Consideration of pharmaceutical importation raises many complex issues beyond the problem of counterfeiting. For example, concerns have been raised about the manner in which Senator Dorgan's bill, S. 2328, affects patent and antitrust law. The bill appears to alter current law with respect to domestic patent rights once overseas sales occur. One of the areas that this Committee should explore as this debate moves forward is how the Doctrine of International Exhaustion of patent rights might be altered by the Dorgan legislation.
I would note that last year this Committee played a constructive role in correcting the excesses in the proposed changes to patent damages by the Gregg-Kennedy-McCain-Schumer bill even after it passed the Senate by an overwhelming majority. It can take time to fully analyze and refine inherently intricate pharmaceutical-related regulation and intellectual property statutes. For example, I think that most objective observers would now agree that last year's Senate-passed bill contained a blatantly unconstitutional provision relating to declaratory judgments that was corrected in large part by this Committee's involvement.

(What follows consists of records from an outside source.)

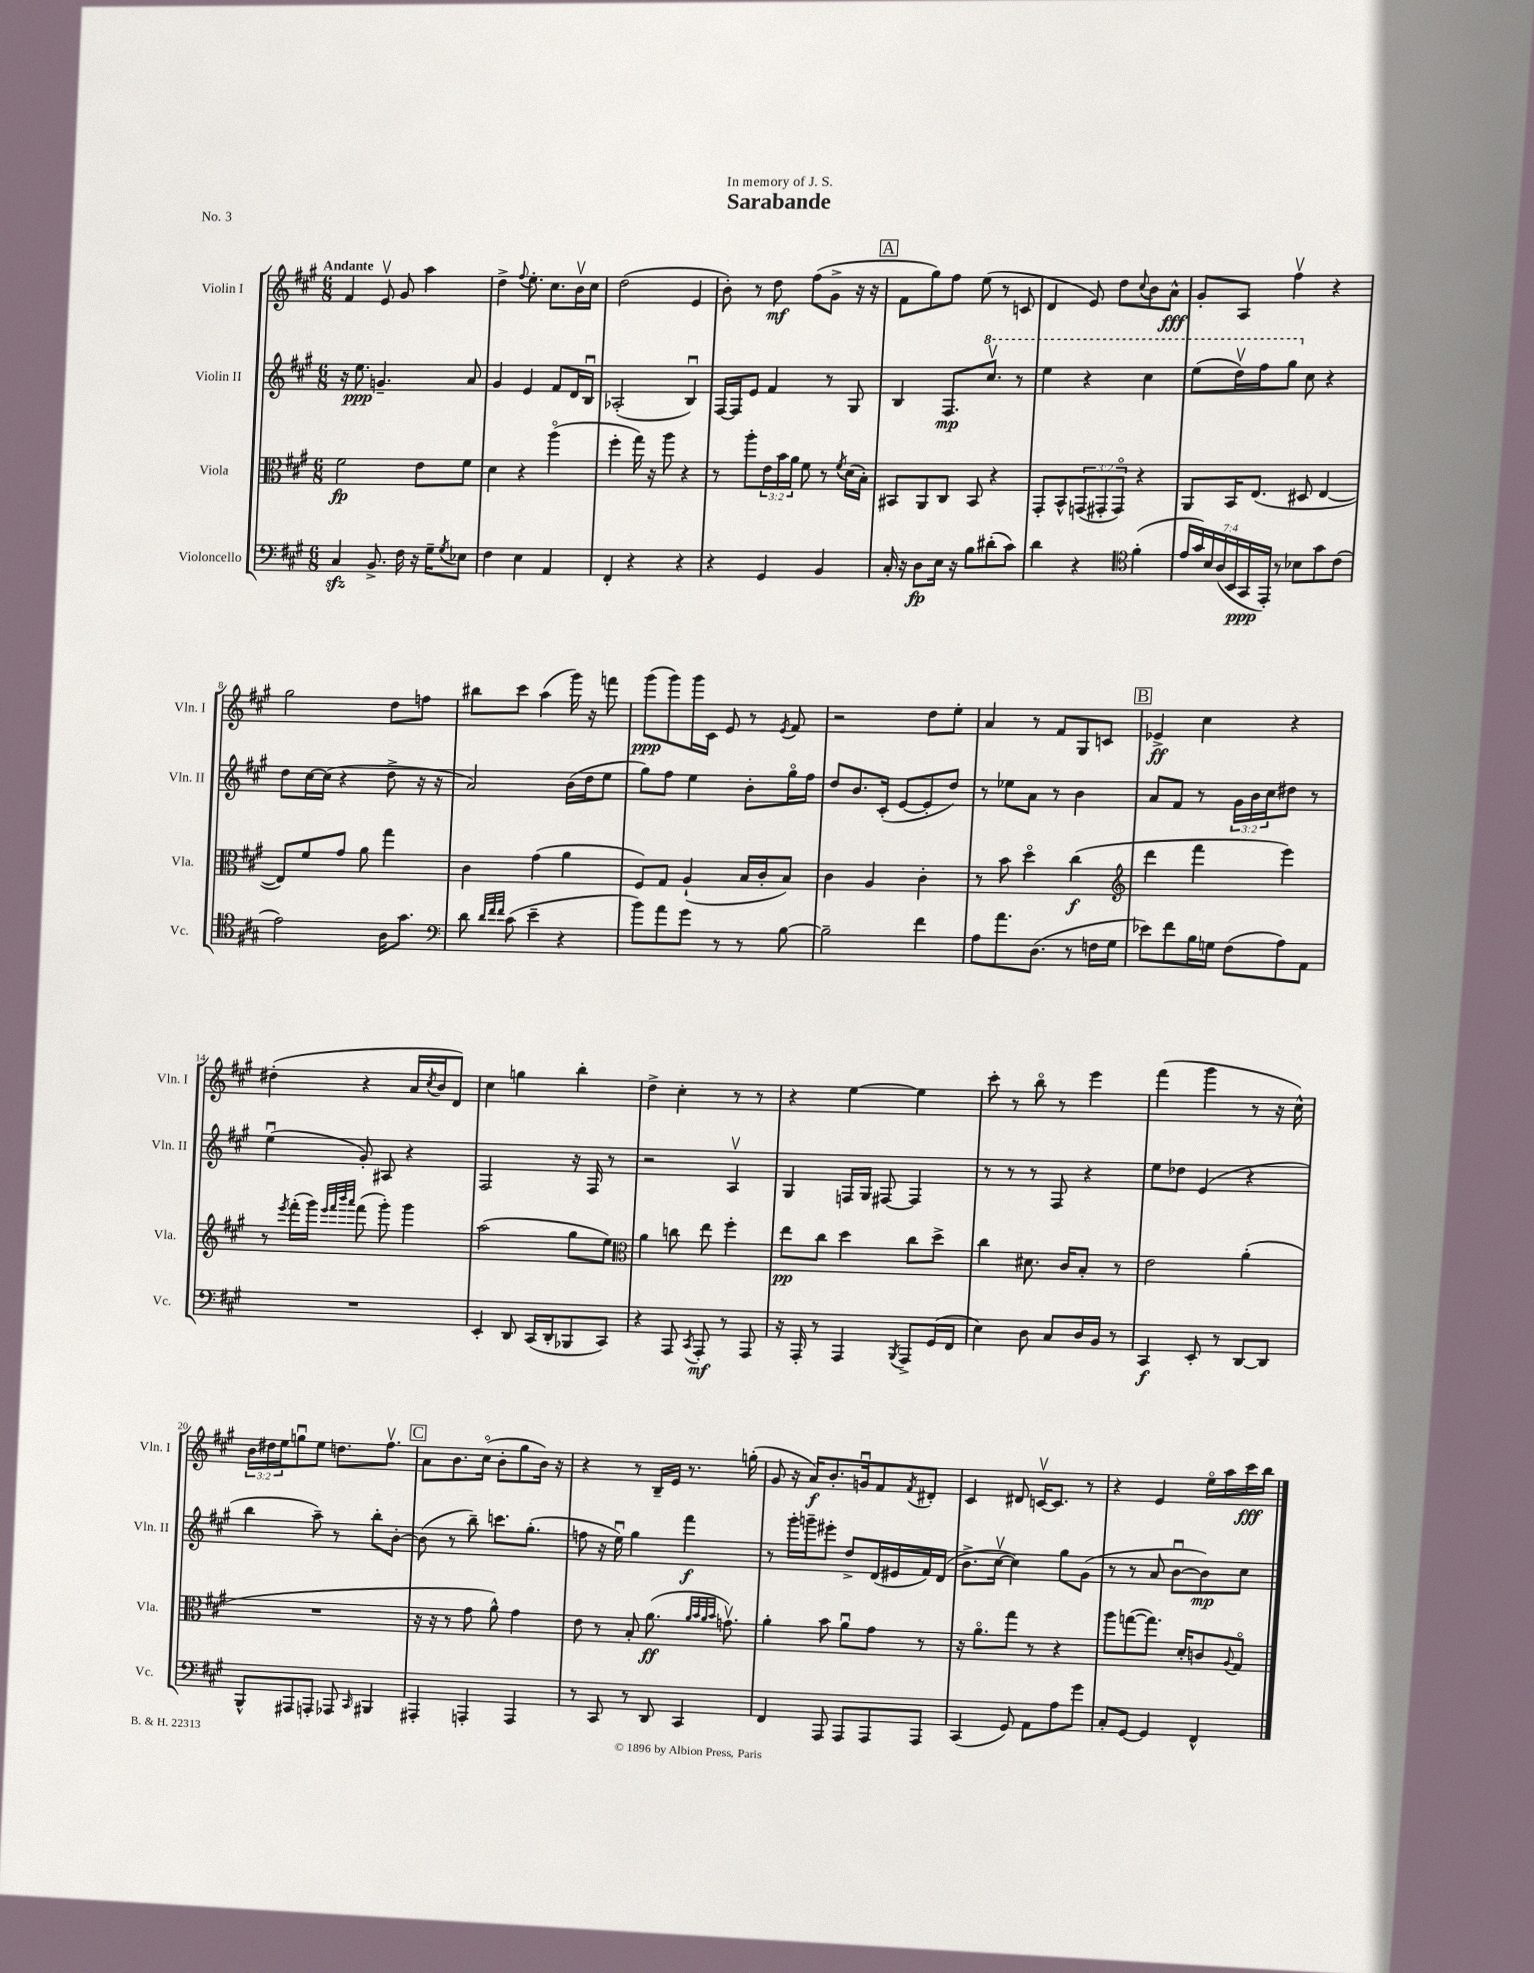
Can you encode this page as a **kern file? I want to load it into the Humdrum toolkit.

**kern	**kern	**kern	**kern
*staff4	*staff3	*staff2	*staff1
*clefF4	*clefC3	*clefG2	*clefG2
*k[f#c#g#]	*k[f#c#g#]	*k[f#c#g#]	*k[f#c#g#]
*M6/8	*M6/8	*M6/8	*M6/8
4C#	2f#	16r	4f#
.	.	8.ee	.
8.BB^	.	4.g~	8ev
.	.	.	8g#
16F#	.	.	.
16r	8e	.	4aa
16G#~	.	.	.
8qG#	.	.	.
8E-	8f#	8a	.
=	=	=	=
4F#	4d	4g#	4dd^
.	.	.	8qqff#
4E	4r	4e	8.ee'
.	.	.	8.cc#
4AA	(4aao	8f#	.
.	.	16d	16bv
.	.	16Bu	16cc#
=	=	=	=
4FF#'	4ff#'	(2A-'	(2dd
4r	16gg#)	.	.
.	16r	.	.
.	8aa	.	.
4r	4r	4Bu)	4e
=	=	=	=
4r	8r	[16F#	8b')
.	.	16F#]	.
.	8aa'	8e	8r
4GG#	24e	4f#	8dd
.	24b	.	.
.	24a	.	.
.	8f#	.	(8ff#
4BB	8r	8r	8g#^
.	8qf#	.	.
.	(16d	8G#	16r
.	16B')	.	16r
=	=	=	=
16C#'	8BB#	4B	8f#
16r	.	.	.
8D	8AA	.	8gg#)
16E	8C#	8.F#	8ff#
16r	.	.	.
8B	8BB#	.	(8ee
.	.	8.ccc#v	.
(8d#'	4r	.	8r
8c#)	.	8r	8c
=	=	=	=
4d	8GG#'	4eee	4d
.	8BB^^	.	.
4r	(12GG	4r	8e)
.	12GG#'	.	.
.	.	.	8dd
.	12GG#o)	.	.
*clefC4	*	*	*
.	.	.	8qqcc#
(4f#'	4r	4ccc#	8b
.	.	.	8a^^
=	=	=	=
28e	8AA	(8eee	8g#'
28g#)	.	.	.
28B	.	.	.
(28A	.	.	.
.	16BB	16dddv)	8A
28BB	.	.	.
28GG#	.	.	.
.	(8.E	16fff#	.
28EE')	.	.	.
8r	.	8ggg#	4ff#v
8B-	8D#	8cc#	.
8g#	[4E	4r	4r
(8c#	.	.	.
=	=	=	=
2e)	8E])	8dd	2gg#
.	8f#	[16cc#	.
.	.	(16cc#]	.
.	8g#	4r	.
.	8a	.	.
16A	4gg#	8dd^	8dd
8.g#	.	.	.
.	.	16r	8ff
.	.	16r	.
=	=	=	=
*clefF4	*	*	*
8d	4c#	2a)	8bb#
32qqd	.	.	.
32qqf#	.	.	.
32qqf#	.	.	.
(8c#	.	.	8ccc#
4e~	(4g#	.	(4aa
4r	4a	(16b	16ggg#)
.	.	16dd	16r
.	.	8ee	8fff
=	=	=	=
8b)	8F#)	8gg#)	(8ggg#
8a	8G#	8ff#	8ggg#)
8g#	(4A`	4ee	16ggg#
.	.	.	16c#
8r	.	.	8e
8r	16B	8b'	8r
.	16c#'	.	.
.	.	.	8qe
[8B	8B)	16gg#o	8f#
.	.	16ff#	.
=	=	=	=
2B~]	4c#	8dd	2r
.	.	8.b	.
.	4A	.	.
.	.	(16c#'	.
.	.	[8e	.
4f#	4c#'	8e']	8dd
.	.	8dd)	8ee'
=	=	=	=
8A	8r	8r	4a
8.a	8b	8ee-	.
.	4ddo	8a	8r
(8.D	.	.	.
.	.	8r	8f#
8r	(4cc#	4b	8G#
16F	.	.	8c
16G#	.	.	.
=	=	=	=
*	*clefG2	*	*
8e-)	4ddd	8a	4e-^
8f#	.	8f#	.
16B	4fff#	8r	4cc#
16G	.	.	.
(8F#	.	24g#	.
.	.	24b	.
.	.	24cc#	.
8A)	4eee)	8dd#	4r
8AA	.	8r	.
=	=	=	=
2.r	8r	(4eeu	(4dd#'
.	8qeee	.	.
.	(16fff#'	.	.
.	16ggg#)	.	.
.	32qqeee	.	.
.	32qqfff#	.	.
.	32qqbbb	.	.
.	32qqaaa	.	.
.	(8fff#	8g#')	4r
.	8ggg#')	8A#	.
.	4ggg#	4r	16a
.	.	.	8qcc#
.	.	.	16b
.	.	.	8d)
=	=	=	=
4EE'	(2aa	2F#	4cc#
8DD	.	.	4gg
(16CC#	.	.	.
16DD'	.	.	.
8BBB-	8gg#	16r	4bb'
.	.	16F#	.
8CC#)	8ee)	8r	.
=	=	=	=
*	*clefC3	*	*
4r	4a	2r	4dd^
8AAA	8cc	.	4cc#'
8qCC#	.	.	.
8AAA'	8ee	.	.
8r	4ff#'	4Av	8r
8AAA	.	.	8r
=	=	=	=
16r	8ee	4G#	4r
16AAA'	.	.	.
8r	8cc#	.	.
4AAA	4dd	16F	[4ee
.	.	16G#	.
.	.	[8F#	.
8qBBB	.	.	.
8AAA^	8cc#	4F#]	4ee]
(16GG#	8dd^	.	.
16FF#	.	.	.
=	=	=	=
4E)	4cc#	8r	8ccc#'
.	.	8r	8r
8D	8.d#	8r	8bbo
8C#	.	8F#	8r
.	16c#	.	.
16D	8B'	4r	4eee
16BB	.	.	.
8r	8r	.	.
=	=	=	=
4CC#	2e	8ee	(4fff#
.	.	8dd-	.
8EE'	.	(4e	4ggg#
8r	.	.	.
[8DD	(4a'	4r	8r
8DD]	.	.	16r
.	.	.	16cc#^^)
=	=	=	=
8BBB^^	2.r	4bb	24b
.	.	.	24dd#
.	.	.	24ee
8AAA#	.	.	8ggu
8AAA'	.	8aa~)	8ee
8AAA-	.	8r	8.dd
16qqCC#	.	.	.
4BBB#	.	8bb'	.
.	.	.	8.ff#v
.	.	[8b'	.
=	=	=	=
4AAA#'	16r	(8b]	8a
.	16r	.	.
.	8r	8r	8.b
4AAA'	8g#	8bb~)	.
.	.	.	(16cc#o
.	8a^^)	8.ccc	8b'
4AAA	4g#	.	8gg#
.	.	(8.gg#'	.
.	.	.	16b)
.	.	.	16r
=	=	=	=
8r	8e	8ff	4r
8CC#	8r	16r	.
.	.	16eeu)	.
8r	8B'	4gg#	8r
8DD	(8.a	.	16B~
.	.	.	16e
4CC#	.	4fff#	8.r
.	32qqa	.	.
.	32qqb	.	.
.	32qqa	.	.
.	32qqb	.	.
.	8.gv)	.	.
.	.	.	(16gg'
=	=	=	=
4FF#	4a'	8r	8g#
.	.	16ggg#'	16r
.	.	16ggg~	16a)
8AAA	8b	8eee#'	8.b'
8AAA	8au	8dd^	.
.	.	.	16gu
8AAA	8g#	(16d	8f#
.	.	16e#	.
.	.	.	8qf#
8AAA	8r	16f#)	8d#'
.	.	(16d	.
=	=	=	=
(4CC#	16r	8.b^	4c#
.	8.ao	.	.
.	.	[16cc#v	.
8GG#)	8gg#	4cc#])	8d#
8AA	8r	.	[16cv
.	.	.	8.c]
8A	4r	8gg#	.
8g#	.	(8g#	8r
=	=	=	=
8C#'	8aa	8r	4r
[8GG#	([8gg	8r	.
4GG#]	8.gg])	8a	4e
.	.	[8bu	.
.	16d'	.	.
4FF#^^	8c	8b])	16eeo
.	.	.	16aa
.	8qqA	.	.
.	8G#o	8cc#	16ccc#
.	.	.	16bb
==	==	==	==
*-	*-	*-	*-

In short, as drug importation legislation is crafted and considered, this Committee must remain vigilant in examining not just the counterfeit problem, substantial as it is, but also patent issues and other matters under our jurisdiction such as any potential antitrust and Takings Clause issues. For example, the extent to which the Dorgan legislation appears to preclude manufacturers from charging exporters market-based prices for drugs, if they are higher than the lowest price-controlled price of the exporting country, deserves the close scrutiny of our Committee. The forced sales provision also demands further attention. As a defender of, and believer in, property rights, including intellectual property rights, I am always leery of systems that impose government-mandated prices, sales or licenses.
Finally, I must note that I am far from certain that importation is the magic bullet that will -- instantly and without repercussions -- lead to lower drug prices. I am concerned that importation may eventually provide the bullet in a grand-scale game of pharmaceutical Russian roulette.
I am willing to continue to work with my colleagues on ways to make prescription drugs more affordable for the American public, and to devise ways to do so that do not jeopardize patient safety or undermine the incentives for the discovery of the next generation of therapies.